Yang Berwenang Memutus Perkara Tindak Pidana Pemilu
Terkait dengan tindak pidana pemilu ini, Pasal 2 huruf b Perma 1/2018 mengatur bahwa pengadilan negeri dan pengadilan tinggi berwenang memeriksa, mengadili dan memutus tindak pidana pemilu yang timbul karena laporan dugaan tindak pidana pemilu yang diteruskan oleh Bawaslu, Bawaslu Provinsi, Bawaslu Kabupaten/Kota dan/atau Panwaslu Kecamatan kepada Kepolisian Negara Republik Indonesia paling lama 1 x 24 jam (satu kali dua puluh empat jam), sejak Bawaslu, Bawaslu Provinsi, Bawaslu Kabupaten/Kota dan/atau Panwaslu Kecamatan menyatakan bahwa perbuatan atau tindakan yang diduga merupakan tindak pidana pemilu.

Pengadilan negeri dalam memeriksa, mengadili, dan memutus perkara tindak pidana Pemilu menggunakan Kitab Undang-Undang Hukum Acara Pidana, kecuali ditentukan lain dalam UU 7/2017.
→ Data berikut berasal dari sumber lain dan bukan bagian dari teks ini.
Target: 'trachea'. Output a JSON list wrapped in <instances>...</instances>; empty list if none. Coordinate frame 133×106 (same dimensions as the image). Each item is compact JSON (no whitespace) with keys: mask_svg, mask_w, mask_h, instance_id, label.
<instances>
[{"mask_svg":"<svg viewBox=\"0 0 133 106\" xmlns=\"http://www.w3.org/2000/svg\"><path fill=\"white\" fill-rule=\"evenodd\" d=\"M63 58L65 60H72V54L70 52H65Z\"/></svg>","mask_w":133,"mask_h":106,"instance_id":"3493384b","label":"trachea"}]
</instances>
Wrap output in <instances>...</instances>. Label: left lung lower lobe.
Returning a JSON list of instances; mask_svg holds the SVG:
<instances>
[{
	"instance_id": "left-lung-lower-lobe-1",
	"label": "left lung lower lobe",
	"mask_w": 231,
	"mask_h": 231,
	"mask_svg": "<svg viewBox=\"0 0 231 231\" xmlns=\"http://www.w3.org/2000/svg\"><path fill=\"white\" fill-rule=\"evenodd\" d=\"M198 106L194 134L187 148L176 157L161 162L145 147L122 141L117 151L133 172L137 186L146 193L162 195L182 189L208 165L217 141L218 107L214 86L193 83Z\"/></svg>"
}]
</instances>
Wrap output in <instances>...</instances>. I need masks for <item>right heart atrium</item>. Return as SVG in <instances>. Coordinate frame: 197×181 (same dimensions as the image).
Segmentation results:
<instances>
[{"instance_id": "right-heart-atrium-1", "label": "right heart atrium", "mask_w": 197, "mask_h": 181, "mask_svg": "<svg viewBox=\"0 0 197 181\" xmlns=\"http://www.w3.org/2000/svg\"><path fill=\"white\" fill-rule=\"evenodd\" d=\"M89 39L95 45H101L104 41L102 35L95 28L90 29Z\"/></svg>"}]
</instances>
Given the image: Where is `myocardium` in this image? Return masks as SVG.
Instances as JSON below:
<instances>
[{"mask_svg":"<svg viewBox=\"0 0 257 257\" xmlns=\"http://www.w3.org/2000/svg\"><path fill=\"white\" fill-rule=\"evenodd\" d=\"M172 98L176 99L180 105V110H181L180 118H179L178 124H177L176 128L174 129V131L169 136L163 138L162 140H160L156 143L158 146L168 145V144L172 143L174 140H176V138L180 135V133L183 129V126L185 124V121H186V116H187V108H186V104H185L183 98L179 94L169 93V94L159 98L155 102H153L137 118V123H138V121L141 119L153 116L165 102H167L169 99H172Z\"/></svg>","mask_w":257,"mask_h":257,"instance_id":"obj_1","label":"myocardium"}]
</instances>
Dalam hal putusan pengadilan negeri diajukan banding, permohonan banding diajukan paling lama 3 (tiga) hari setelah putusan dibacakan. Pengadilan tinggi memeriksa dan memutus perkara banding paling lama 7 (tujuh) hari setelah permohonan banding diterima. Putusan pengadilan tinggi yang memeriksa dan memutus perkara banding dalam tindak pidana pemilu merupakan putusan terakhir dan mengikat serta tidak dapat dilakukan upaya hukum lain.

Jadi, melihat masalah  pidana Pemilu yang terjadi di Merauke tersebut, seyogyanya tidak diteruskan. Karena hanya akan menguras energi.

Dan saat ini sebaiknya pihak-pihak yang bersaing dalam Pemilu kemarin, perlu melakukan rekonsiliasi. Bersatu untuk membangun Masa depan Kabupaten Merauke.